Memulai karir sebagai Pegawai Negeri Sipil pada Desember 2002, aku mulai ditempatkan di STIP Jakarta sejak Maret 2003. Pertama kali bekerja pada Unit Penelitian dan Pengabdian Masyarakat atasan ku adalah ibu Dra. Puji Reknati dimana sampai saat ini bu puji masih berstatus dosen di STIP Jakarta. Untuk memperkenalkan diriku yg 'newbie' di lingkungan STIP Jakarta, bu puji memerintahkan agar aku mendatangi setiap ruangan, menghadap setiap kepala bagian/unit untuk "meminta dokumen hasil penelitian". Alhasil aku dengan didampingi bpk H. Abdul Razak yg dgn baik hati menemani diriku mengetuk tiap ruangan di STIP Jakarta, gagal mendapatkan dokumen yg ternyata memang tidak pernah ada :)...

Kepala UPPM setelah bu puji adalah Ir. Desamen Simatupang, SE, MM yang telah menambah gelar Doktor di depan namanya pada Desember 2013. Doktor pertama di STIP Jakarta.... mudah mudahan diriku bisa nyusul :)

Selanjutnya pada 2006 aku di mutasi ke Sub. Bagian Rumah Tangga dan Humas. Atasan ku bpk. H. M. Nurdin, SE...beliau adalah juga ustadz di STIP Jakarta. Aku diserahi tugas menjadi Koordinator Humas. Cukup prestisius mengingat aku diberikan ruang kantor khusus dan juga dua orang staff ( walau diriku jg masih staff ). Sebagai Koordinator HUMAS tugas ku yg utama adalah mengurua tentang "Customer Complain". Dimana STIP Jakarta telah mendapatkan NC Minor ttg customer complain ini. Sebagai seorang Humas aku berkewajiban mengelola setiap keluhan yg masuk ke STIP Jakarta, dicatat, di distribusikan dan di record bila sudah selesai ditanggapi keluhan tersebut.
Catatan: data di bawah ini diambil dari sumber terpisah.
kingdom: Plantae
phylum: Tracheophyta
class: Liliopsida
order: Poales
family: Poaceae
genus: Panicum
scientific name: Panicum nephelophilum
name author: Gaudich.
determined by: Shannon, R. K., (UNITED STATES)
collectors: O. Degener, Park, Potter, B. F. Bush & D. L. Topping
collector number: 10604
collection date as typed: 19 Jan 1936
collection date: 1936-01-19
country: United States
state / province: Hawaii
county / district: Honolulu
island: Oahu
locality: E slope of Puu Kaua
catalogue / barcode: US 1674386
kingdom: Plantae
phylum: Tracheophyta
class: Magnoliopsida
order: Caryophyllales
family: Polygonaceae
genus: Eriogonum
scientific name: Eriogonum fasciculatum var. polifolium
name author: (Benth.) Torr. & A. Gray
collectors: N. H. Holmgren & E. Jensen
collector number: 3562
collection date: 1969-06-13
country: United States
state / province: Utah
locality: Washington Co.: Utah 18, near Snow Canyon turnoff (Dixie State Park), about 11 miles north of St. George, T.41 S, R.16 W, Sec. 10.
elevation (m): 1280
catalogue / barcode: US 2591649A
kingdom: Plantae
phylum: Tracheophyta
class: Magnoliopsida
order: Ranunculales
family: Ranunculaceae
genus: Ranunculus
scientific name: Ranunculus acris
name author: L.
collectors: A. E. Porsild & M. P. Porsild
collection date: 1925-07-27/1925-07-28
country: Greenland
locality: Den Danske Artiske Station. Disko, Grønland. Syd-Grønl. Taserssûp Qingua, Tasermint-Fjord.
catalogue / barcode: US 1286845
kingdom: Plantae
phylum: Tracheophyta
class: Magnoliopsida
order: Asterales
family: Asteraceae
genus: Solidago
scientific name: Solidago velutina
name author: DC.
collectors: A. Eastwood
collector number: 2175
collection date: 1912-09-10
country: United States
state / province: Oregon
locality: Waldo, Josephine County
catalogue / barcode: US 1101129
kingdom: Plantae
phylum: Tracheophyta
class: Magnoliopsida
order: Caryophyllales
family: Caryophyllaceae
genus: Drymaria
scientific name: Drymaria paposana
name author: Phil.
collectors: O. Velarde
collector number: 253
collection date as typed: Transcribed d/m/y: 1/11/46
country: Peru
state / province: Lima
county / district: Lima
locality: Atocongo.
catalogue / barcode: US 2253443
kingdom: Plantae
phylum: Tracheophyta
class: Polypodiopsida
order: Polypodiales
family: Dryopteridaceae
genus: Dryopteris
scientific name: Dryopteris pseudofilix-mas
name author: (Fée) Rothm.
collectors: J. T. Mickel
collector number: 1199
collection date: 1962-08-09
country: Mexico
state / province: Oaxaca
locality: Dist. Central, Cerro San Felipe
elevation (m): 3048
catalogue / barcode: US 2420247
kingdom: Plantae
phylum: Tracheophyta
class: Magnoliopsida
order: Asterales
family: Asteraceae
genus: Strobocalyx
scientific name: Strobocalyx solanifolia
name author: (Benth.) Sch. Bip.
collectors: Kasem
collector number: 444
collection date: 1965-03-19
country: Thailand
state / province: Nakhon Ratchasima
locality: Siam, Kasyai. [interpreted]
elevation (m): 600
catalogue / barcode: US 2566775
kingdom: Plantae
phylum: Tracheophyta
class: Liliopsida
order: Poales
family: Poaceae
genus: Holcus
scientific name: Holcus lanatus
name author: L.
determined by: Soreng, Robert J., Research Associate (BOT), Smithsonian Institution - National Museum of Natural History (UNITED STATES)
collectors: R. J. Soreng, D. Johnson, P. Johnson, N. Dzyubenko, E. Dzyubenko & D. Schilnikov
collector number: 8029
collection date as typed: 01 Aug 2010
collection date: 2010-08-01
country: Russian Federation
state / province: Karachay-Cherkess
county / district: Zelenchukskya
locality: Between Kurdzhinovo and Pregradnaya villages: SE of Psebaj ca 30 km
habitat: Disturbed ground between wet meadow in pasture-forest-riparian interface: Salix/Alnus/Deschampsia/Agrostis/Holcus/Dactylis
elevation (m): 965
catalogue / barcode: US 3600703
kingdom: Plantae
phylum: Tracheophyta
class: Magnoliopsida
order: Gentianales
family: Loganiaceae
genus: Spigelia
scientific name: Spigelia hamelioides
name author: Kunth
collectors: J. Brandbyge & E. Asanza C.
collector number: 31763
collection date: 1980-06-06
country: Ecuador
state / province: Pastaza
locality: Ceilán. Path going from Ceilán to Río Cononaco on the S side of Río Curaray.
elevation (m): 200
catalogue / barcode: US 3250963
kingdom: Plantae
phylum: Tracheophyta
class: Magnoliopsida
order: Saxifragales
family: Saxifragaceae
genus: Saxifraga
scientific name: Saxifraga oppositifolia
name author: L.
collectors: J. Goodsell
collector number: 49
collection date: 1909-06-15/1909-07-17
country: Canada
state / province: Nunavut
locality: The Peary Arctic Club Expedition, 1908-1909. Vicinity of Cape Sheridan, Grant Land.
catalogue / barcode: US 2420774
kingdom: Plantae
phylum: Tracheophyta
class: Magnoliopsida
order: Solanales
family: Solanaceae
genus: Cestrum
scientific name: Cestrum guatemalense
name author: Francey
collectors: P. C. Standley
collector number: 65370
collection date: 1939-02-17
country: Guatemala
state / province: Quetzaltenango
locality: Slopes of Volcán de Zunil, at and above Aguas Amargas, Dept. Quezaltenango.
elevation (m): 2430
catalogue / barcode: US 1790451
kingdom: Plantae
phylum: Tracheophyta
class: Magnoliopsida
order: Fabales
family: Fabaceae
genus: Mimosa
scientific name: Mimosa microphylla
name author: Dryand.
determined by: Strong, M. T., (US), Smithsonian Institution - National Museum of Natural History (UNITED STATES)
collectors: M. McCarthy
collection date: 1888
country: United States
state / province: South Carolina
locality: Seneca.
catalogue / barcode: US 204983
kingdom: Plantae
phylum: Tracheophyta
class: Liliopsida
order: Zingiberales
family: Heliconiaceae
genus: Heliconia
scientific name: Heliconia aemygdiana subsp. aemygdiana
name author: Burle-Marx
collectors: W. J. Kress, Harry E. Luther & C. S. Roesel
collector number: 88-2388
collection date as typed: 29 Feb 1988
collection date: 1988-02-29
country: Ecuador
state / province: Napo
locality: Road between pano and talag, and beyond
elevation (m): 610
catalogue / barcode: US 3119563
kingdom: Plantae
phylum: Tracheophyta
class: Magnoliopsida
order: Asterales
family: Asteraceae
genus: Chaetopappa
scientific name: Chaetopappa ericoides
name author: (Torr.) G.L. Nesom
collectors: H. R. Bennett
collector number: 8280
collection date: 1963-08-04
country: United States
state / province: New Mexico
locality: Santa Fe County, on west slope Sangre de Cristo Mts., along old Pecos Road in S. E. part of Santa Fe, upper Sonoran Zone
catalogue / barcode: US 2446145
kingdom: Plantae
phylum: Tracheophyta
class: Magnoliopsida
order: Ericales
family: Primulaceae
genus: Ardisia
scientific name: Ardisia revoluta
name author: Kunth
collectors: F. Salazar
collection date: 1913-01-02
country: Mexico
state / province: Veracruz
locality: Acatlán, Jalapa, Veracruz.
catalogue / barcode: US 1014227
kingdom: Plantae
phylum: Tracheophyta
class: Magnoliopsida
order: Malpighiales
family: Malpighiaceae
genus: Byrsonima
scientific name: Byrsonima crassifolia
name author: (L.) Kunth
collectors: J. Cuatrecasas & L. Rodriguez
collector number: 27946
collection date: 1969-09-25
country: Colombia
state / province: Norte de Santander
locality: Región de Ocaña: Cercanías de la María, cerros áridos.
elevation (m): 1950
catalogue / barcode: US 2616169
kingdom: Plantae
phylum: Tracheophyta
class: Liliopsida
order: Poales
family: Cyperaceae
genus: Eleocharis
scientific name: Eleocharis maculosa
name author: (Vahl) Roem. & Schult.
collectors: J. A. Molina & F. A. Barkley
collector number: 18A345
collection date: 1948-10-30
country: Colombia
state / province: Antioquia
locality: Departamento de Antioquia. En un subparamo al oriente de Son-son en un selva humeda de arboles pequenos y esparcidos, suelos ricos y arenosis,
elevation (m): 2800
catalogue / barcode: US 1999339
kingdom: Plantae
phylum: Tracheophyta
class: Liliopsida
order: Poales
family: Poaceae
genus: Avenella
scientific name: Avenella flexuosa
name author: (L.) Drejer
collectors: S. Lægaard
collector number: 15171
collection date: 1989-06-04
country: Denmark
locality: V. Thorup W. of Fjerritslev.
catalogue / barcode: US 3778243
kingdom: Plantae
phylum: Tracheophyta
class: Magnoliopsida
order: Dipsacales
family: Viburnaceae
Keluhan banyak datang dari peserta diklat, sedikit taruna dan kadang kadang pegawai. Peserta diklat mengeluhkan tentang fasilitas (kelas, dosen, meja, kursi, toilet) yang kurang berkenan di hati dan kurang memadai. Mereka juga mengeluhkan soal pelayanan yg judes, kurang ditanggapi dan sertifikat yg lama.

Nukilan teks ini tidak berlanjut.